State spending will likely remain modest as states contend with sluggish revenue collections and modest growth in the national economy. States will target spending in certain priority areas while addressing long-term obligations (read retiree costs and infrastructure), building up reserves and promoting structural balances.

More importantly, a real worry is what’s lurking on the federal horizon—especially regarding tax reform, health-care changes and decreases in funding levels.

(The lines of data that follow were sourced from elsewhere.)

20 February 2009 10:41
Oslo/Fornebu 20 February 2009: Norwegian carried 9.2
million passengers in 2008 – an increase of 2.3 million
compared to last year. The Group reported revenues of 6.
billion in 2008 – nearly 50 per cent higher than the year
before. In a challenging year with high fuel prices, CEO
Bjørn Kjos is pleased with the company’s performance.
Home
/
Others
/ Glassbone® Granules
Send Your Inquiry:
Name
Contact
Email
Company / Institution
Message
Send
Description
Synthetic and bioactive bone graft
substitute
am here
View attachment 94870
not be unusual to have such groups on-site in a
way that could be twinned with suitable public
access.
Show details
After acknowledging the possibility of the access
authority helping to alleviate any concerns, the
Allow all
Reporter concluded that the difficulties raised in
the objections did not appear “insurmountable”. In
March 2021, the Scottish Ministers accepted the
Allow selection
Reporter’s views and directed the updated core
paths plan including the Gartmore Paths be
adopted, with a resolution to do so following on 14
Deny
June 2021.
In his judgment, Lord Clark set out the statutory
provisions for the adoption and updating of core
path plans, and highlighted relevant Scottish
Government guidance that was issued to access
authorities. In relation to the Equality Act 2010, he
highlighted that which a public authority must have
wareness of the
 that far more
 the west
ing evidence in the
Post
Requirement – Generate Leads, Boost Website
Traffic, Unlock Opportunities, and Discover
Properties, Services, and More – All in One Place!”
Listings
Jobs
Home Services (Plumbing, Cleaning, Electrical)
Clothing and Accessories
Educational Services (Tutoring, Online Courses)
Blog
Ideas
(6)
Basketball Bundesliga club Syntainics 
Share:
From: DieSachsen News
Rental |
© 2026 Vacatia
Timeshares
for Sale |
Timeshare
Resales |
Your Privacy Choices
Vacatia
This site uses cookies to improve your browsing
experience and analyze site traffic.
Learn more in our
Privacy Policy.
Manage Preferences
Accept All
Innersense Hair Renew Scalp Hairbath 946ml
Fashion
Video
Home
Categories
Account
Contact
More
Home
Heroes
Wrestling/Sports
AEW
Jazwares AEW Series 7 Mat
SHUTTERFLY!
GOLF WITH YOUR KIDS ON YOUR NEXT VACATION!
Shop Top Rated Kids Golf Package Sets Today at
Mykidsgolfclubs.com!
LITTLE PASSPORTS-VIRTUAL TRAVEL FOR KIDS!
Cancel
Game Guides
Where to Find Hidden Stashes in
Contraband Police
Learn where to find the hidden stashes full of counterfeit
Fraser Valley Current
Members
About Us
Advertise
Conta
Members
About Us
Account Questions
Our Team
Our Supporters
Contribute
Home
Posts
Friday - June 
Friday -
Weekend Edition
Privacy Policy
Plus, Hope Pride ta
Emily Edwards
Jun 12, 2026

President Trump and Republicans in Congress are intent in reducing the discretionary federal budget—a large part of which is sent to state governments. If significant cuts are made in social programs, transportation, higher education and environment-oriented programs, states will be confronted with some difficult choices.

GOP tax reforms that would eliminate or reduce deductions for state and local tax payments  would reduce disposal income of taxpayers in high-tax states. To date Medicaid and the ACA has been maintained, but continuing proposals by Congress and the president to change both programs would have a dramatic impact on state spending for health care and for the neediest folks in the state. Stay tuned as events unfold.  

Richard F. Keevey is the former Budget Director and Comptroller for New Jersey—appointed by two governors of each political party. He also held presidential appointments as the CFO at HUD and Deputy Under Secretary of Defense. He is currently a Senior Policy Fellow at the School of Planning and Policy at Rutgers University and a Lecturer at the Woodrow Wilson School, Princeton University.